Do czego zmierzam? Wydaje się, że potencjalny zwrot w dotychczasowych posunięciach amerykańskiej administracji jest bliżej, niż dalej i teraz USA mogą szukać nieformalnych sposobów, jak ponownie zasiąść do stołu negocjacji. Plotka z ubiegłego czwartku, jakoby Biały Dom rozważał rozmowy z Chińczykami, ale za zamkniętymi drzwiami, mogła mieć gdzieś swoje podłoże. Zresztą informacje, jakoby chińskie władze rozważały rozmiękczenie przekazu strategii „Made In China 2025", aby nie irytować nadmiernie Trumpa, mogą być dowodem na to, że nawet sami Chińczycy rozumieją, że cały czas warto szukać kompromisu.

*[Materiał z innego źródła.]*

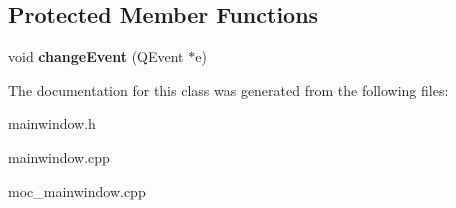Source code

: \subsection*{Protected Member Functions}
\begin{DoxyCompactItemize}
\item 
\hypertarget{classMainWindow_af4ca5d0d3d18ddcb7d54b6596bbf4797}{
void {\bfseries changeEvent} (QEvent $\ast$e)}
\label{classMainWindow_af4ca5d0d3d18ddcb7d54b6596bbf4797}

\end{DoxyCompactItemize}


The documentation for this class was generated from the following files:\begin{DoxyCompactItemize}
\item 
mainwindow.h\item 
mainwindow.cpp\item 
moc\_\-mainwindow.cpp\end{DoxyCompactItemize}
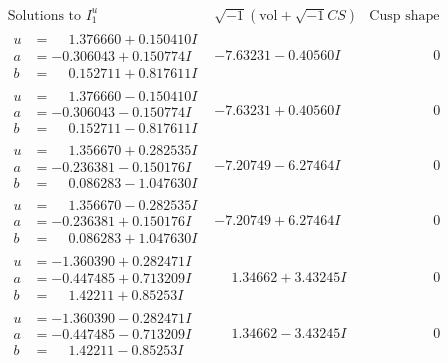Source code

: \documentclass[1p]{elsarticle_modified}
\theoremstyle{definition}
\newcommand{\I}{\sqrt{-1}}
\begin{document}
$$\begin{array}{c|c|c}
 \end{array}$$\newpage$$\begin{array}{c|c|c}  
\text{Solutions to }I^u_{1}& \I (\text{vol} + \sqrt{-1}CS) & \text{Cusp shape}\\
 \hline 
\begin{aligned}
u &= \phantom{-}1.376660 + 0.150410 I \\
a &= -0.306043 + 0.150774 I \\
b &= \phantom{-}0.152711 + 0.817611 I\end{aligned}
 & -7.63231 - 0.40560 I & \phantom{-0.000000 } 0 \\ \hline\begin{aligned}
u &= \phantom{-}1.376660 - 0.150410 I \\
a &= -0.306043 - 0.150774 I \\
b &= \phantom{-}0.152711 - 0.817611 I\end{aligned}
 & -7.63231 + 0.40560 I & \phantom{-0.000000 } 0 \\ \hline\begin{aligned}
u &= \phantom{-}1.356670 + 0.282535 I \\
a &= -0.236381 - 0.150176 I \\
b &= \phantom{-}0.086283 - 1.047630 I\end{aligned}
 & -7.20749 - 6.27464 I & \phantom{-0.000000 } 0 \\ \hline\begin{aligned}
u &= \phantom{-}1.356670 - 0.282535 I \\
a &= -0.236381 + 0.150176 I \\
b &= \phantom{-}0.086283 + 1.047630 I\end{aligned}
 & -7.20749 + 6.27464 I & \phantom{-0.000000 } 0 \\ \hline\begin{aligned}
u &= -1.360390 + 0.282471 I \\
a &= -0.447485 + 0.713209 I \\
b &= \phantom{-}1.42211 + 0.85253 I\end{aligned}
 & \phantom{-}1.34662 + 3.43245 I & \phantom{-0.000000 } 0 \\ \hline\begin{aligned}
u &= -1.360390 - 0.282471 I \\
a &= -0.447485 - 0.713209 I \\
b &= \phantom{-}1.42211 - 0.85253 I\end{aligned}
 & \phantom{-}1.34662 - 3.43245 I & \phantom{-0.000000 } 0 \\ \hline\begin{aligned}

\end{aligned}
\end{array}$$
\end{document}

Niemniej rynki finansowe potrzebują dowodów na to, że coś zaczyna się zmieniać. Na razie wciąż utrzymuje się napięcie związane z obawami przed dalszą eskalacją wzajemnych relacji. To może utrzymać się nawet do piątku, kiedy to USA mają opublikować listę działań wobec Chin, chociaż może ulec wcześniej zmianie, jeżeli pojawią się spekulacje idące tropem przedstawionym we wcześniejszych akapitach – rozmiękczenia i tonowania wzajemnych gróźb i budowania podkładu pod ewentualny kompromis. Warto pamiętać o tym, że 6 lipca jest coraz bliżej (wtedy mają zostać wdrożone obustronne cła na towary warte 50 mld USD pomiędzy USA, a Chinami), a 4 lipca mamy Dzień Niepodległości, który teoretycznie Trump mógłby bardzo sprytnie rozegrać wizerunkowo, gdyby do tego czasu udało mu się wypracować jakiś konsensus z Pekinem.